* **EXERCISE OBJECTIVE**: Extract every line below that contains the word "player".

* **RECORDS SHOWN**:
◆ ◆ ◆ ◆ ◆

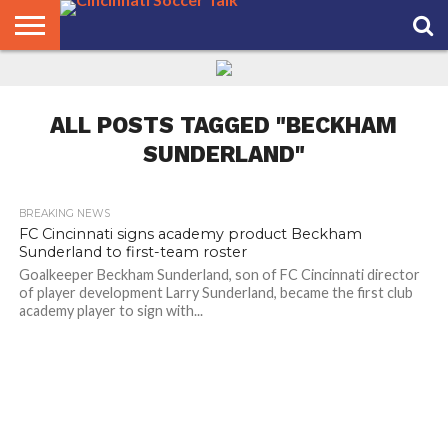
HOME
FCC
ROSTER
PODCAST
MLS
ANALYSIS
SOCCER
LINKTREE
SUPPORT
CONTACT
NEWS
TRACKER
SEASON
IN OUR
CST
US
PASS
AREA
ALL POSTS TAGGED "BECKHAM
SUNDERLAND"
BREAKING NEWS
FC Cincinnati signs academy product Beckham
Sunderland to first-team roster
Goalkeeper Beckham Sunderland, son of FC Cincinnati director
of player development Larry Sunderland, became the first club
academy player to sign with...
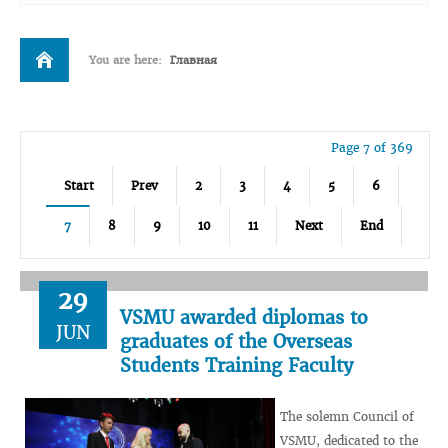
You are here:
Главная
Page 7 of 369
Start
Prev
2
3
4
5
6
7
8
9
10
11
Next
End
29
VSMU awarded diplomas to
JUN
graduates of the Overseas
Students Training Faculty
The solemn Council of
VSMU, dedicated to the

◆ ◆ ◆ ◆ ◆

* **TASK ANSWER**:
of player development Larry Sunderland, became the first club
academy player to sign with...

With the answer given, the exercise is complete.